The elections took place on 19th May, and as part of a twelve member team, I travelled to Jalandhar and Amritsar to interview a randomly selected group of people on May 20th.
A clear emotion seen across all respondents was a prevailing pessimism towards Indian politics and the politicians; almost everyone’s first statement was about how most politicians are shoddy. Further, the interviewees held that the current lot of politicians works for its own benefits instead of the welfare of the citizens that it represent. They expected negligible positive change even after the 2019 elections– something rather contrary to the claims made by the apparently beloved politicians, about the various sacrifices they intended to make in the interest of the masses and the country.
They also recounted stories which talked about how a scrap dealer from the lower middle class became a politician and won the election, and now owns land worth several crores. It was also apprised that a past MP did not visit their area even once during his full term and neither did he respond to requests about their work. They concluded that after bearing the brunt of the greed of several similar politicians, they could hardly expect any positive outcome when experience has taught them that politics has become an arena of gaining power and money, instead of a means to equitable distribution of means and resources.
On the question of imposing faith in the government, most of the respondents replied in negative, and when asked if the government should take responsibility of all citizens, they unanimously agreed. Sadly, in contrast to the claims made by ministers and government officials of the widespread and permeating nature of their schemes, not even a single respondent said that they received the benefits from any of the government’s schemes regarding hospitalization, housing, bank loans and so on, despite being eligible.
Interestingly, none of the respondents stated religion as a dominant factor in determining their voting behavior, against the popular assumption that politicians are able to use religion as a major vote bank; most respondents preferred India as a secular country over any form of majoritarian or minority rule. Instead, they anointed issues related to their basic needs of housing, healthcare, education, subsidies, etc. as the deciding factors while voting.

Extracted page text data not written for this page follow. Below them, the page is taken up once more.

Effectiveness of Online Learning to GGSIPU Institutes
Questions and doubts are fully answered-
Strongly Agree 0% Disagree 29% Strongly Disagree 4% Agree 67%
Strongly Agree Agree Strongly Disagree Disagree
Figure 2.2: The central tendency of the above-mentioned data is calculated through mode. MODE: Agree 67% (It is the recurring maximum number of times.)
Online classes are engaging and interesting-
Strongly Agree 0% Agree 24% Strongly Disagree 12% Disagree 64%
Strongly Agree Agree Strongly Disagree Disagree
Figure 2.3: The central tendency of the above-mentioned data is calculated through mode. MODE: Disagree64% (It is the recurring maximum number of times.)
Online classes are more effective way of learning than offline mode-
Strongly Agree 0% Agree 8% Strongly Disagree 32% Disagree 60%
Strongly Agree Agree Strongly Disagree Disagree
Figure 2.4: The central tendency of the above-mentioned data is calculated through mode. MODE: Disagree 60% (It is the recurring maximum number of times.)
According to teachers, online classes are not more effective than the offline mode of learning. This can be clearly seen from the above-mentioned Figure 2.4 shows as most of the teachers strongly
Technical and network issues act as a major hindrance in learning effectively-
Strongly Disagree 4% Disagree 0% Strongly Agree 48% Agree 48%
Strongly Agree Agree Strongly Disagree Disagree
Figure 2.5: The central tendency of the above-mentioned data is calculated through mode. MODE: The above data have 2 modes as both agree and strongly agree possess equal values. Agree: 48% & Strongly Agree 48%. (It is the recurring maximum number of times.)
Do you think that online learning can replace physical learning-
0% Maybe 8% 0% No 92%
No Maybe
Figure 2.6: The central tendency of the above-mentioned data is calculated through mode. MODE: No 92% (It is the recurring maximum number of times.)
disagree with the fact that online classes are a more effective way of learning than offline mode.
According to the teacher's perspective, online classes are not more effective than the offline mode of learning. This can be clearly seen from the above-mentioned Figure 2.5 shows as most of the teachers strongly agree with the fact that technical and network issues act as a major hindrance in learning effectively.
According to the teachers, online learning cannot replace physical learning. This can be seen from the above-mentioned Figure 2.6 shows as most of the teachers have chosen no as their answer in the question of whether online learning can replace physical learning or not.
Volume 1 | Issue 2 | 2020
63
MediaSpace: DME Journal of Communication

National security issues and the Balakot strikes were hardly of any concern to them because they were more concerned about their day to day security over an abstract and dissociated concept national security. They were least concerned about phrases like ‘Main bhi chowkidar’ and ‘Chowkidar Chor hai’, as these were not linked to their daily lives and its related problems, and were unlikely factors in determining their vote. This is a disparity from the media portrayal of a leader or a political party in a particular light as being psychologically effective in rendering them as a capable leader in the public eye.
Finally, it can be inferred from the common theme of the interviews that to an extent voters have started giving more preference to the bread and butter issues over religion, caste and other artificial demarcations while making voting decisions: a change from past trends observed in the last few years. Voters have become prudent over time, thus maturing the democracy in India, which is also reflected in the high participation of women in voting– often equal to, or even more than men. Also, women have started making independent decisions about whom to vote and for what reasons, unlike in the past when they had to vote as per their husband’s or father’s directions.
Though the gap between the ruling class and the populace has widened further with time, it is still expected that the masses will become more vigilant with time, and will hold their representatives accountable for their words and actions. Only then can Indian democracy move in the direction of becoming a substantive democracy from its current status of a procedural democracy. Only then can the government or a change in the government instill faith and hope in the minds of the people, and make the lives of the common folk better.